Client Background

Client is a leading Fortune 500 company in chemical business. It has a significant presence in specialty chemicals value chain through offerings in epoxy, food phosphates, sulphites and water treatment chemicals. The comprehensive product portfolio provides solutions across a wide range of industries like water treatment, disinfection, cleaning and sanitization, food, pharmaceuticals, agriculture and allied sectors.

 

Business Objective

As a part of digital transformation exercise for achieving business and operational excellence, there is a need to collect data from various plant assets and devices using industrial sensors. This data will be used to remotely monitor the assets, monitoring the production process for yield maximization, safety monitoring by preventing any industrial mishaps, predictive maintenance workloads and energy optimization.

 

Solution

Client engaged Valiance to implement data collection and ingestion pipeline using open source technologies from plant assets.

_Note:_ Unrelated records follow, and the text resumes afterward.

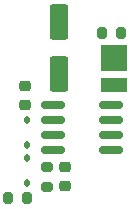
<source format=gtp>
G04 #@! TF.GenerationSoftware,KiCad,Pcbnew,8.0.1*
G04 #@! TF.CreationDate,2024-07-14T02:03:22+08:00*
G04 #@! TF.ProjectId,555Sandbox,35353553-616e-4646-926f-782e6b696361,1.0.0*
G04 #@! TF.SameCoordinates,Original*
G04 #@! TF.FileFunction,Paste,Top*
G04 #@! TF.FilePolarity,Positive*
%FSLAX46Y46*%
G04 Gerber Fmt 4.6, Leading zero omitted, Abs format (unit mm)*
G04 Created by KiCad (PCBNEW 8.0.1) date 2024-07-14 02:03:22*
%MOMM*%
%LPD*%
G01*
G04 APERTURE LIST*
G04 Aperture macros list*
%AMRoundRect*
0 Rectangle with rounded corners*
0 $1 Rounding radius*
0 $2 $3 $4 $5 $6 $7 $8 $9 X,Y pos of 4 corners*
0 Add a 4 corners polygon primitive as box body*
4,1,4,$2,$3,$4,$5,$6,$7,$8,$9,$2,$3,0*
0 Add four circle primitives for the rounded corners*
1,1,$1+$1,$2,$3*
1,1,$1+$1,$4,$5*
1,1,$1+$1,$6,$7*
1,1,$1+$1,$8,$9*
0 Add four rect primitives between the rounded corners*
20,1,$1+$1,$2,$3,$4,$5,0*
20,1,$1+$1,$4,$5,$6,$7,0*
20,1,$1+$1,$6,$7,$8,$9,0*
20,1,$1+$1,$8,$9,$2,$3,0*%
G04 Aperture macros list end*
%ADD10RoundRect,0.200000X0.200000X0.275000X-0.200000X0.275000X-0.200000X-0.275000X0.200000X-0.275000X0*%
%ADD11RoundRect,0.150000X0.825000X0.150000X-0.825000X0.150000X-0.825000X-0.150000X0.825000X-0.150000X0*%
%ADD12R,2.200000X2.200000*%
%ADD13R,2.200000X1.250000*%
%ADD14RoundRect,0.250000X0.550000X-1.250000X0.550000X1.250000X-0.550000X1.250000X-0.550000X-1.250000X0*%
%ADD15RoundRect,0.200000X0.275000X-0.200000X0.275000X0.200000X-0.275000X0.200000X-0.275000X-0.200000X0*%
%ADD16RoundRect,0.225000X0.250000X-0.225000X0.250000X0.225000X-0.250000X0.225000X-0.250000X-0.225000X0*%
%ADD17RoundRect,0.225000X-0.250000X0.225000X-0.250000X-0.225000X0.250000X-0.225000X0.250000X0.225000X0*%
%ADD18RoundRect,0.112500X-0.112500X0.187500X-0.112500X-0.187500X0.112500X-0.187500X0.112500X0.187500X0*%
G04 APERTURE END LIST*
D10*
X95125000Y-75600000D03*
X93475000Y-75600000D03*
D11*
X94300000Y-85470000D03*
X94300000Y-84200000D03*
X94300000Y-82930000D03*
X94300000Y-81660000D03*
X89350000Y-81660000D03*
X89350000Y-82930000D03*
X89350000Y-84200000D03*
X89350000Y-85470000D03*
D12*
X94500000Y-77700000D03*
D13*
X94500000Y-79975000D03*
D14*
X89900000Y-79100000D03*
X89900000Y-74700000D03*
D10*
X87175000Y-89600000D03*
X85525000Y-89600000D03*
D15*
X88875000Y-88600000D03*
X88875000Y-86950000D03*
D16*
X87000000Y-81675000D03*
X87000000Y-80125000D03*
D17*
X90350000Y-86975000D03*
X90350000Y-88525000D03*
D18*
X87150000Y-82950000D03*
X87150000Y-85050000D03*
X87150000Y-86200000D03*
X87150000Y-88300000D03*
M02*

</source>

Data was to be extracted from sensors, filtered from anomalies and ingested into databases for further monitoring and analysis. Some of these physical assets included:

  • Air Compressor
  • Cell House
  • Chlorine Compressor
  • Chlorine Liquifier

Our team created a modular data pipeline using python libs ex: separate scripts for fetching data from sensors, data validation and data ingestion. We also maintained metadata for sensors, equipment’s and other configurations. For different physical assets, properties like; temperature, pressure, energy consumption etc are being monitored

 

Analytical module determines error values, abnormalities based on expected values and historical data. Any alarms are thus raised and sent to the end user as notifications through email, SMS and app channels.

 

Application is deployed on Azure virtual machines using Fast API. Further, we are using Power BI to display metrics for operational teams.

 

Outcome

We have successfully achieved first phase of digitization of assets by putting in place monitoring applications. As a next step we are working on building predictive capabilities and dockerising the applications to make it suitable for multi cloud hybrid deployments.